È una domanda interessante, e la mia risposta sarebbe che vorrei non ci fossero più guerre, ma ci sono e se proprio deve diventare uno show, che almeno serva a rendere il pubblico consapevole di quanto stia accadendo. Non mi piace che la guerra sia nel mio salotto, ma sono più preoccupato di quanto viene nascosto che di quanto viene mostrato. Se si impedisse alla stampa di fotografare o riprendere i corpi dei soldati morti, quei ragazzi lo sarebbero comunque. Preferisco che il pubblico se ne renda conto, così che possa avere dubbi sulle ragioni della guerra. Quello che sta succedendo in Ucraina è, oggi come allora, un problema di leadership, e le vittime sono da entrambe le parti. E per leadership intendo Putin.

Tornando al film, Zac Efron è perfetto in questo ruolo. Come è arrivato a sceglierlo?

Mi è sempre piaciuto Zac, lo avevo incontrato alcuni anni fa per un progetto che poi non si è mai fatto, ma mi è rimasta impressa la sua apertura mentale, il desiderio di fare qualcosa di completamente diverso rispetto ai suoi lavori precedenti. Molti attori sul set non stanno neanche a sentirti, si perdono nella loro visione del personaggio. Zac ti guarda dritto negli occhi, ti ascolta, fa domande e non ha problemi a mettersi in discussione. L’ho paragonato a John Travolta ai tempi de La febbre del sabato sera.

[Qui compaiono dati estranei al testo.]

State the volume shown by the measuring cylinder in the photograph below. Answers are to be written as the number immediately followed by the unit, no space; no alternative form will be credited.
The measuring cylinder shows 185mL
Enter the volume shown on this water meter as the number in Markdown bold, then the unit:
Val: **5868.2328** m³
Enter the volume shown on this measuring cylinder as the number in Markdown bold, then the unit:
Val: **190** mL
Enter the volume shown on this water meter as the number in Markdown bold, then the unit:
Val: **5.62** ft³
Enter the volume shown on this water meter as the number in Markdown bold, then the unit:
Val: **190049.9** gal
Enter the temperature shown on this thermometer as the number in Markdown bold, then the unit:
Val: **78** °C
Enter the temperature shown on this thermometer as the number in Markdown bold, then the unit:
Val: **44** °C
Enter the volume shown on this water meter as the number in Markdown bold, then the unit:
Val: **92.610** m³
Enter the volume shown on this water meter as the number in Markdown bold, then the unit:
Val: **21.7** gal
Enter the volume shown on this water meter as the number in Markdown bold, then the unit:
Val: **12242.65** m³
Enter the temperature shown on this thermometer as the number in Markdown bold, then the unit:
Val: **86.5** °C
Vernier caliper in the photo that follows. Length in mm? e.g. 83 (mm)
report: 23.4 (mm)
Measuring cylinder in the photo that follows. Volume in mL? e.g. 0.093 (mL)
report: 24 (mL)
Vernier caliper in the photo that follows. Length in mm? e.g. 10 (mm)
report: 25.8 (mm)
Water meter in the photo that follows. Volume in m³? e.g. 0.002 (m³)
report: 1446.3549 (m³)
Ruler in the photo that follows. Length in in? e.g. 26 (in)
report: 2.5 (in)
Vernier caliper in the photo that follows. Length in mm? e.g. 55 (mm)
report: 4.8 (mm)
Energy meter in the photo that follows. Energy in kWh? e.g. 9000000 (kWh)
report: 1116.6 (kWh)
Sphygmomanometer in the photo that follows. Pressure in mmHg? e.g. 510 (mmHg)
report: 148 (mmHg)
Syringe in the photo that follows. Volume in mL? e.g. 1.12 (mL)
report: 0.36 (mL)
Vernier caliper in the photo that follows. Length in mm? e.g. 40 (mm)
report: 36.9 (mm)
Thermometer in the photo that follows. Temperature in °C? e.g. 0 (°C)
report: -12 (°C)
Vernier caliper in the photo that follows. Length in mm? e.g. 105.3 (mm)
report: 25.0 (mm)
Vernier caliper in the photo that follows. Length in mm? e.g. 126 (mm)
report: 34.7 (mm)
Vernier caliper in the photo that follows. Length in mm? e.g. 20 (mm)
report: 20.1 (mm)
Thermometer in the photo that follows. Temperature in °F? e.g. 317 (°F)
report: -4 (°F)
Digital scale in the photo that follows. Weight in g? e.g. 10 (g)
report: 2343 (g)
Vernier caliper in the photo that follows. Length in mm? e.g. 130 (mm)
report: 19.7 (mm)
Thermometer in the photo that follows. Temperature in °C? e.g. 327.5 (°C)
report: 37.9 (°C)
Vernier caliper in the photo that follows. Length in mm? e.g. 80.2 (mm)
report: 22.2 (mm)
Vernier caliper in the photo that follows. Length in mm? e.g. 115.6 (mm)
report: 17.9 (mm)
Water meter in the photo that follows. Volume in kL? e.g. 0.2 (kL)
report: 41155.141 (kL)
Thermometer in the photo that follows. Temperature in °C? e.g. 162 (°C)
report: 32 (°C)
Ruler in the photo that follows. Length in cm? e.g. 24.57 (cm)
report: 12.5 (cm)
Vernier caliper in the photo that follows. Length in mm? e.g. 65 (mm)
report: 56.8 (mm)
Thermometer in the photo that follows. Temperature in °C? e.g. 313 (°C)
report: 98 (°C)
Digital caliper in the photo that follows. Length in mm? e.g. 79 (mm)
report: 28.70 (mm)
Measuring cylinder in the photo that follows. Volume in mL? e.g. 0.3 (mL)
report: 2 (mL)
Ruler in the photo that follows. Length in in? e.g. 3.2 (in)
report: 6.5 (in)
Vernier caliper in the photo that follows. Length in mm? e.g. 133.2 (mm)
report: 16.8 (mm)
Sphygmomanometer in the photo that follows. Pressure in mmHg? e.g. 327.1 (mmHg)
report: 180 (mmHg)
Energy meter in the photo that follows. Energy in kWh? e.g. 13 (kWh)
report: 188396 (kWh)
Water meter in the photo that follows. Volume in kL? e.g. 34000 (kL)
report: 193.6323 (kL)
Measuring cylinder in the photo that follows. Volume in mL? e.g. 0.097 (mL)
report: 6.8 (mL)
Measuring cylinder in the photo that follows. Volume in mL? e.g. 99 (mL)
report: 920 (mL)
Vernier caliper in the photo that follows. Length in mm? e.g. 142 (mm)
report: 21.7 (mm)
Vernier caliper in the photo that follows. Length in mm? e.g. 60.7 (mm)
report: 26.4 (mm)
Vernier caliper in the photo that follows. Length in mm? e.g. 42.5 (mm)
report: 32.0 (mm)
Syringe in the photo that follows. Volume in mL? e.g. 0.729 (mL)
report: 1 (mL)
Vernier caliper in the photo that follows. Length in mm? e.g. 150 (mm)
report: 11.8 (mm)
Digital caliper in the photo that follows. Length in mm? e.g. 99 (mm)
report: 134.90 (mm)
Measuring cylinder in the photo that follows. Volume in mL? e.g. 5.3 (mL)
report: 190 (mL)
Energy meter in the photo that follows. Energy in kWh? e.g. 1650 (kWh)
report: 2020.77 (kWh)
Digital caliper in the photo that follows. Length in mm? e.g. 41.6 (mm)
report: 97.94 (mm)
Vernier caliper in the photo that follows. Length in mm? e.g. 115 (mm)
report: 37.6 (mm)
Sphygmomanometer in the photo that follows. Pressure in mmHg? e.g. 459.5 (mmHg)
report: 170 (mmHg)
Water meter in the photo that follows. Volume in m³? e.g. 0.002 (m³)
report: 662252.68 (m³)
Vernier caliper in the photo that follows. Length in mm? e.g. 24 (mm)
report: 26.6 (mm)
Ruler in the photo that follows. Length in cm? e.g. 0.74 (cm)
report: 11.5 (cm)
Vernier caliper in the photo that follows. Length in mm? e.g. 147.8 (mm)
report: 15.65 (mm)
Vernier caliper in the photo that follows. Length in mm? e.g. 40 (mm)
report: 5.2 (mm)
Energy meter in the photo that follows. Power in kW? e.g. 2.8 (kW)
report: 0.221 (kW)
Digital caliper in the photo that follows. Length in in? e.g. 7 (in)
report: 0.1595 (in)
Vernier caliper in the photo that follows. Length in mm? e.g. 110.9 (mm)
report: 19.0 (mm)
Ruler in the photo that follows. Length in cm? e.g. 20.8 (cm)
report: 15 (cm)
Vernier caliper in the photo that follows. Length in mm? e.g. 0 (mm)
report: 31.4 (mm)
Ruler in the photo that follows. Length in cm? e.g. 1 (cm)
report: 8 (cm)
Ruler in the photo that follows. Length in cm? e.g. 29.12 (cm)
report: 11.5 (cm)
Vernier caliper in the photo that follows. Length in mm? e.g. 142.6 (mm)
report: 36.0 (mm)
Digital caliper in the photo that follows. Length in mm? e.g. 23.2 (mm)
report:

Il Vietnam non è più un argomento centrale nel cinema americano. Pensa ci sia il desiderio di dimenticarlo?

Non credo, certamente ci sono stati molti film che raccontavano la guerra e quindi si è arrivati a una saturazione. Una delle cose che mi ha affascinato di questa storia è che la guerra è vista dal punto di vista di un civile che è lì per una ragione e si ritrova a essere spettatore della Storia. Quello che ha imparato Chick mi piacerebbe diventasse una consapevolezza di tutta la nazione.

Ha avuto a disposizione due attori eccezionali, Russell Crowe e Bill Murray. Com’è stato lavorare con loro?

Meraviglioso. Russell è fenomenale, la sua presenza ha aiutato moltissimo Zac. È come giocare a tennis con Djokovic, devi dare il massimo per essere al suo livello e questo è quello che è successo. E lo stesso vale per Bill, sono attori che si concedono tanto ai loro colleghi e amano parlare, con i registi, con gli altri attori, per rendere le cose migliori.